WHAT TO DO: Your answer should be the lines below from the one with "pinky tip: (988, 924)" to the one with "middle tip: (323, 438)", both included, given again exactly and with nothing added.

[Dataset records]

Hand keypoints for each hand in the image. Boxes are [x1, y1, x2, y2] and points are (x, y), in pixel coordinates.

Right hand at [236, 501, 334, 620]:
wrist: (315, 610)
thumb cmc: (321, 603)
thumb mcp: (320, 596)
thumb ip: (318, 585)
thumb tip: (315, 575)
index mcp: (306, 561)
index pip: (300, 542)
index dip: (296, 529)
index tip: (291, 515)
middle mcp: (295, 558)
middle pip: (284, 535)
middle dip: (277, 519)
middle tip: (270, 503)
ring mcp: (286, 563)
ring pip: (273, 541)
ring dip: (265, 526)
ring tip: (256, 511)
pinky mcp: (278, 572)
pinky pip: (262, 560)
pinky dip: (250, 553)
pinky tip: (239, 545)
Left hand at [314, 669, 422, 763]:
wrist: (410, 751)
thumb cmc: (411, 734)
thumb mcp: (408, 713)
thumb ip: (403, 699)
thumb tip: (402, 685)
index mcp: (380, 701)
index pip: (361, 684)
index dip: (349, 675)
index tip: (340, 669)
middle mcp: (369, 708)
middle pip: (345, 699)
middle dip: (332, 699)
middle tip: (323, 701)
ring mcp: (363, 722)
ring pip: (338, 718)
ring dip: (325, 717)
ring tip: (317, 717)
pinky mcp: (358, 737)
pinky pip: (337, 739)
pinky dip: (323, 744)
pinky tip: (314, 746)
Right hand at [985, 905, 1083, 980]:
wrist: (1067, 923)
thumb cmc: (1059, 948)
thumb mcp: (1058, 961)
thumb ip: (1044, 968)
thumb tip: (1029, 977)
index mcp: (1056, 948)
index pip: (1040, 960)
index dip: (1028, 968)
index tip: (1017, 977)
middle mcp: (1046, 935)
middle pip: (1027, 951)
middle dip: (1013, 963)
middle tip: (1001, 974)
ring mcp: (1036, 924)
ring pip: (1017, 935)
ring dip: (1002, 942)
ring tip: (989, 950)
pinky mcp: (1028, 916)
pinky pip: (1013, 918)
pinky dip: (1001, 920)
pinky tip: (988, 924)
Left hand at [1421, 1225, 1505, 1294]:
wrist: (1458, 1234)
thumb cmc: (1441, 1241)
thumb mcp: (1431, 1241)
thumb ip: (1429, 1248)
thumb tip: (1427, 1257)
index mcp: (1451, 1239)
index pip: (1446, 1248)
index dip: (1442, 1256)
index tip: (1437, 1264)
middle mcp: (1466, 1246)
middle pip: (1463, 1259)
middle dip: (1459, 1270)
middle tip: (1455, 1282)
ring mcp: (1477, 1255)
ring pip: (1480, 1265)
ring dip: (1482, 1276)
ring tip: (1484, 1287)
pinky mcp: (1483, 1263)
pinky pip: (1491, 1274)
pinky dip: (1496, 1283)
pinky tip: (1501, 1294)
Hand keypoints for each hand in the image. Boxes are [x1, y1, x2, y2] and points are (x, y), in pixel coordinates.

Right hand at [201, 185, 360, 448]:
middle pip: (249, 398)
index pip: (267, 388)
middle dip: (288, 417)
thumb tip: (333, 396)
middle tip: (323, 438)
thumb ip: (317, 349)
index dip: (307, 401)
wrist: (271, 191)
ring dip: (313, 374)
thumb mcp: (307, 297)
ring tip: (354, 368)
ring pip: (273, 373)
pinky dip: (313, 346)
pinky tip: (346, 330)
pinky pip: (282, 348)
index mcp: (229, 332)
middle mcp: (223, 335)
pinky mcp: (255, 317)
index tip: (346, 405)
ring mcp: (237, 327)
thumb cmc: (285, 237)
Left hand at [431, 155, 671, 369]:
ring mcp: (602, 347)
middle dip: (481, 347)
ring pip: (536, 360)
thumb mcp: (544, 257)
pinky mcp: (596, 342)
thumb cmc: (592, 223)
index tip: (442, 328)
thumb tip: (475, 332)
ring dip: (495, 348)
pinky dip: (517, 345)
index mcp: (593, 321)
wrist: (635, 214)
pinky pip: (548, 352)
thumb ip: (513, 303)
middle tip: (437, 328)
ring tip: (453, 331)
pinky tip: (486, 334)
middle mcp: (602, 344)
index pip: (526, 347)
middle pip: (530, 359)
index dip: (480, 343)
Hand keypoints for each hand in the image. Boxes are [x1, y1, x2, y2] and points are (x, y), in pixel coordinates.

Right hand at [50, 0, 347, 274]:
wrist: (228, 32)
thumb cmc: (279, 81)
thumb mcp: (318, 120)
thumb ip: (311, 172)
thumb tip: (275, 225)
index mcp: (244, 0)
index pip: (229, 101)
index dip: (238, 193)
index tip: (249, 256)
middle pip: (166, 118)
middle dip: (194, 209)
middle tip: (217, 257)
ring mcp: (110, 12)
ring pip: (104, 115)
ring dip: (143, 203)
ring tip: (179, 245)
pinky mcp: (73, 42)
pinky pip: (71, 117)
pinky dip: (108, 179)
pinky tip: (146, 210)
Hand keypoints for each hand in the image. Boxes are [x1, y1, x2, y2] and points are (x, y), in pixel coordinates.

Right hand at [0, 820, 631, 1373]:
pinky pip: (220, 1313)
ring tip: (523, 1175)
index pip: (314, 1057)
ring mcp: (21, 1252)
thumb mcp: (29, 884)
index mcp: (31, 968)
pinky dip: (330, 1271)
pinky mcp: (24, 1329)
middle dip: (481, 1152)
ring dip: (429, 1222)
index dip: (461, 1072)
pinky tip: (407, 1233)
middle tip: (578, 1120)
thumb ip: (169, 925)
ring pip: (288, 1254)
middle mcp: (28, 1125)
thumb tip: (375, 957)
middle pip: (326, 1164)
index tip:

TASK RESPONSE:
pinky tip: (988, 924)
Left hand at [1421, 1225, 1505, 1294]:
wrist: (1458, 1234)
thumb cmc: (1441, 1241)
thumb mcp: (1431, 1241)
thumb ip: (1429, 1248)
thumb tip: (1427, 1257)
index mcp: (1451, 1239)
index pip: (1446, 1248)
index dip: (1442, 1256)
index tip: (1437, 1264)
middle mcp: (1466, 1246)
middle pip: (1463, 1259)
middle dip: (1459, 1270)
middle tip: (1455, 1282)
ring mcp: (1477, 1255)
ring pip: (1480, 1265)
ring dip: (1482, 1276)
ring tip: (1484, 1287)
pinky mcp: (1483, 1263)
pinky pip: (1491, 1274)
pinky dip: (1496, 1283)
pinky tip: (1501, 1294)
Hand keypoints for each hand in the image. Boxes are [x1, y1, x2, y2] and points are (x, y), in pixel coordinates.

Right hand at [201, 185, 360, 448]:
middle pip: (249, 398)
index pip: (267, 388)
middle dip: (288, 417)
thumb tip: (333, 396)
middle tip: (323, 438)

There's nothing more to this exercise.